Oxygen-Ion and Proton Transport in Y3+-Doped Hexagonal Perovskite Ba7In6Al2O19

The thermal and electric properties of the Y³⁺-doped Ba₇In_5.9Y_0.1Al₂O₁₉ phase with the hexagonal perovskite structure (a = 5.935(7) Å, c = 37.736(8) Å) are studied. It is shown that this phase can incorporate protons and exhibit protonic conduction. Upon addition of an isovalent dopant, yttrium, the concentration of protons increases (up to the limiting value for Ba₇In_5.9Y_0.1Al₂O₁₉·0.55H₂O), as a result of the increase in the unit cell volume and, correspondingly, in the free space for accommodating OH^– groups in the oxygen-deficient block containing coordination-unsaturated polyhedrons [BaO₉]. The isovalent doping increases the oxygen-ionic conductivity due to an increase in interatomic distances and a decrease in the activation energy of migration.

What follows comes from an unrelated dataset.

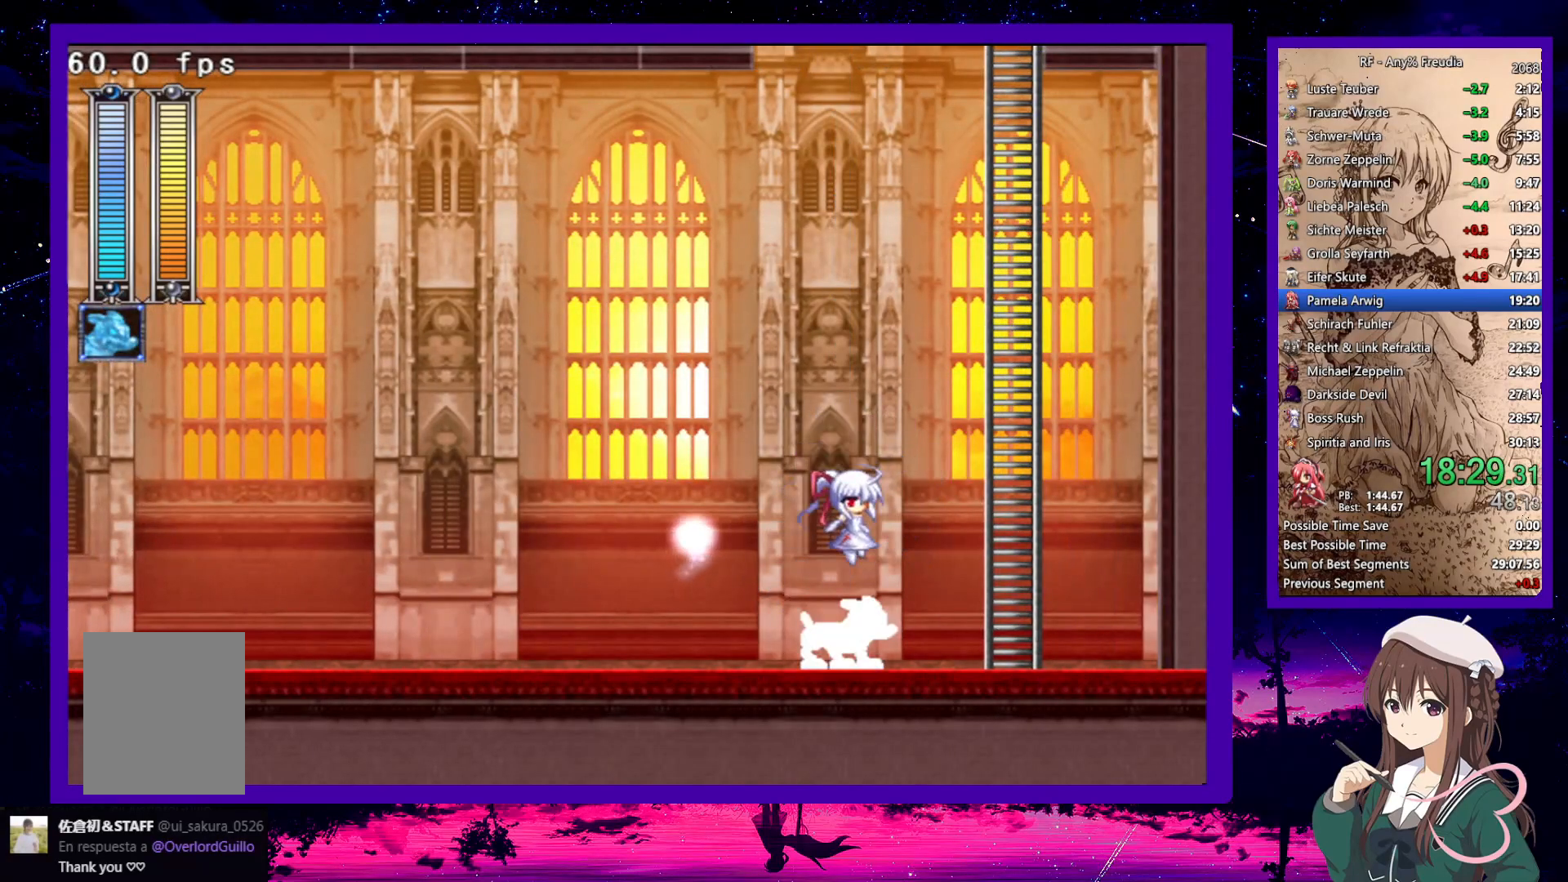
{"keys": ["right", "up"], "events": [[267, "s", "down"], [300, "s", "up"], [500, "up", "down"]]}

In a humid atmosphere (pH₂O = 1.92 × 10⁻² atm), the Ba₇In_5.9Y_0.1Al₂O₁₉ phase exhibits the higher values of protonic conductivity as compared with the matrix compound Ba₇In₆Al₂O₁₉ and below 500°C is characterized by the predominant proton transport both in air and in a wide pO₂ region (10^–18–0.21 atm).